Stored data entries
☆ ☆ ☆ ☆ ☆

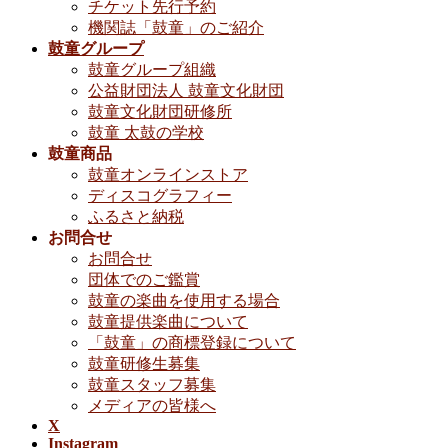
チケット先行予約
機関誌「鼓童」のご紹介
鼓童グループ
鼓童グループ組織
公益財団法人 鼓童文化財団
鼓童文化財団研修所
鼓童 太鼓の学校
鼓童商品
鼓童オンラインストア
ディスコグラフィー
ふるさと納税
お問合せ
お問合せ
団体でのご鑑賞
鼓童の楽曲を使用する場合
鼓童提供楽曲について
「鼓童」の商標登録について
鼓童研修生募集
鼓童スタッフ募集
メディアの皆様へ
X
Instagram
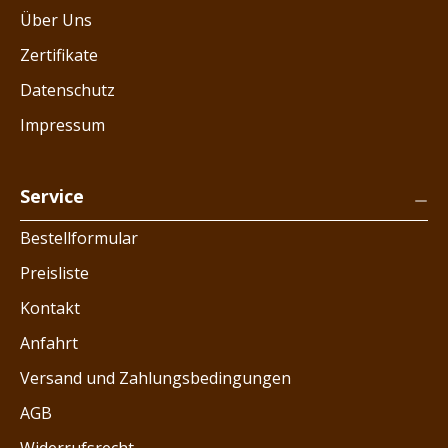
Über Uns
Zertifikate
Datenschutz
Impressum
Service
Bestellformular
Preisliste
Kontakt
Anfahrt
Versand und Zahlungsbedingungen
AGB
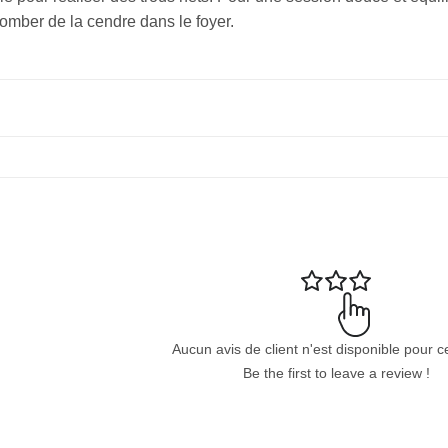
tomber de la cendre dans le foyer.
Aucun avis de client n'est disponible pour c
Be the first to leave a review !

☆ ☆ ☆ ☆ ☆

> **Exercise objective**: The answer must be an exact restatement of all the records, with no pictures included.

> **Result of this task**:
チケット先行予約
機関誌「鼓童」のご紹介
鼓童グループ
鼓童グループ組織
公益財団法人 鼓童文化財団
鼓童文化財団研修所
鼓童 太鼓の学校
鼓童商品
鼓童オンラインストア
ディスコグラフィー
ふるさと納税
お問合せ
お問合せ
団体でのご鑑賞
鼓童の楽曲を使用する場合
鼓童提供楽曲について
「鼓童」の商標登録について
鼓童研修生募集
鼓童スタッフ募集
メディアの皆様へ
X
Instagram
Über Uns
Zertifikate
Datenschutz
Impressum
Service
Bestellformular
Preisliste
Kontakt
Anfahrt
Versand und Zahlungsbedingungen
AGB
tomber de la cendre dans le foyer.
Aucun avis de client n'est disponible pour c
Be the first to leave a review !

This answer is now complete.